Well, I saw two movies in my library. I had absolutely downloaded three: Star Trek Beyond, The Jungle Book, and Sausage Party. The Jungle Book wasn't there. I still don't know why. Not the end of the world! But still, annoying.

I started Star Trek Beyond and the film played with no issues for about 20 minutes. It was nice. Then, my seat-mate needed to get up to use the restroom, and so I took off the headset and detached the headphones for ease of movement. I sat back down and reconnected the headphones only to find I no longer had audio. I turned Daydream off and on, but the problem persisted. I rebooted the phone, which did fix it. I was determined to get back to my movie, and so I soldiered on.

The actual viewing experience was pretty enjoyable. The screen-door effect and black pixel ghosting aside (problems that simply cannot be easily solved right now), I felt much more comfortable watching a movie inside my own private little VR bubble than staring at the headrest in front of me. I felt more relaxed, time seemed to pass more quickly, and I was genuinely engrossed in the movie (Star Trek Beyond, while a bit silly and confounding in its logic at times, is a worthwhile watch).

An easily accessible charging port is a potentially useful feature of the View I'd rather not have to use.

The movie ended, and we were around two hours from landing at that point. I figured I would start up Sausage Party to pass the rest of the flight... and then I looked at my battery: 30% remaining. I had started at 90%! A single, two-hour VR movie experience drained 60% of the Pixel XL's battery. This isn't hard to believe: the phone gets very, very hot while Daydream is running, even if just a movie, and so it's absolutely drinking down energy. I could have plugged it in to a charger while in the viewer, but that would cause the phone to get hotter yet, and I didn't want to get interrupted by overheat messages or stuttering performance. Plus, having another cable hanging off the viewer is just so... not VR. I would have been using wireless headphones if I'd had room for them for a truly no-wire mobile VR expedition, but putting a charging cable on the phone while in the viewer was just too much.
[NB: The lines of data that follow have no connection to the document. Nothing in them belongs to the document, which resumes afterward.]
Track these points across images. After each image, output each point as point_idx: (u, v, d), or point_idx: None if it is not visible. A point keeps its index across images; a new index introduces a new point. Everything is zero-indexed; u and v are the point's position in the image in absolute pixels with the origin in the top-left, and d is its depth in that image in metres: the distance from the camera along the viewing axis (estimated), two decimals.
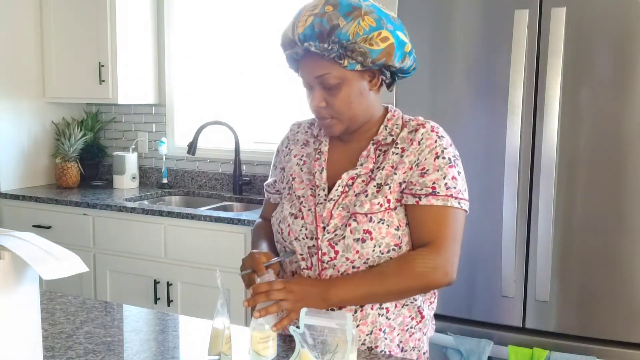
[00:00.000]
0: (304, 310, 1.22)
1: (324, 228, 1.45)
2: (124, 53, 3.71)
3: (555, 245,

So, I didn't watch Sausage Party. I put the phone in my bag and on the mobile charger, and set the Daydream View aside for the rest of the flight. Had I only brought one phone, I would have managed, but this seems like a significant drawback to the experience. If you spend most of your flight watching movies in VR and don't bother to keep track of your battery, you could walk off a plane with a nearly dead phone. Now, that'd only happen once, but it's easy to see how it could dissuade people from using VR in this way. It paints a picture of an experience that simply doesn't seem quite ready for the real world just yet.

Anyway, that's just my experience - I'm sure many of you will have Daydream stories and opinions to share in the coming weeks, and I welcome them. My first attempt to use Daydream in a "practical" way did, at its very heart, leave me entertained for over two hours in a way that a tablet, laptop, or my phone just quite couldn't match. But the edges of that experience are considerably rougher than even I had expected going in, and my next in-flight VR experience will probably involve a bit more preparation and, sadly, almost certainly a second, VR-only phone.